◆ DIRECTIONS
Reproduce verbatim only the lines from the one containing "line: (250, 674)" through the last line below, both included.

(Data entries)

=-=-=-=-=

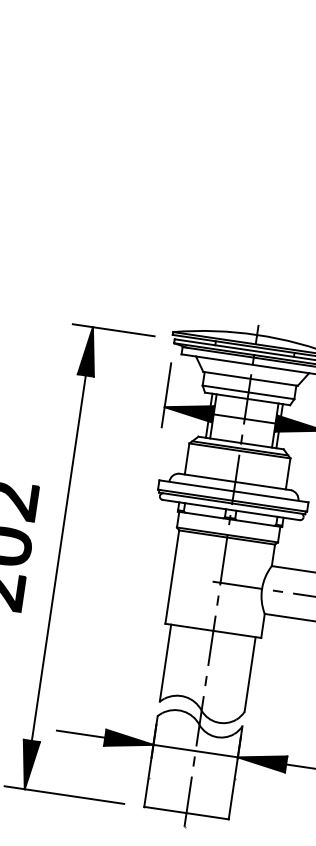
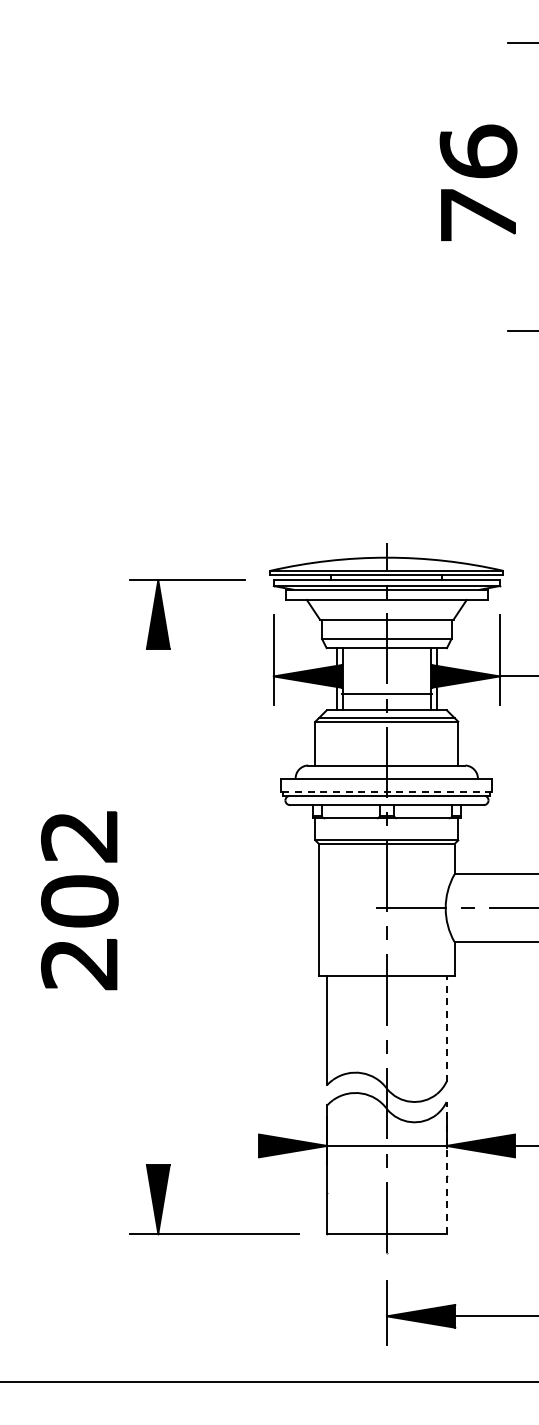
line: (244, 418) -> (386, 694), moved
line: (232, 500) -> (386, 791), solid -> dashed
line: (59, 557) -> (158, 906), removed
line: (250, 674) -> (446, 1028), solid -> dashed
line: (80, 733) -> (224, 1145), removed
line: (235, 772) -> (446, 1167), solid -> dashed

=-=-=-=-=

◆ EXERCISE SOLUTION
line: (250, 674) -> (446, 1028), solid -> dashed
line: (80, 733) -> (224, 1145), removed
line: (235, 772) -> (446, 1167), solid -> dashed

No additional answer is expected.